◆ **WORK INSTRUCTIONS**: Copy every line from the data below in which the string "imagen" can be found.

(Data records)
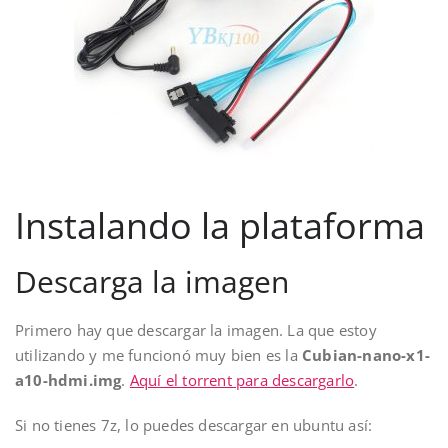
Instalando la plataforma
Descarga la imagen
Primero hay que descargar la imagen. La que estoy
utilizando y me funcionó muy bien es la
Cubian-nano-x1-
a10-hdmi.img
.
Aquí el torrent para descargarlo
.
Si no tienes 7z, lo puedes descargar en ubuntu así:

◆ **RESULT OF THE TASK**:
Descarga la imagen
Primero hay que descargar la imagen. La que estoy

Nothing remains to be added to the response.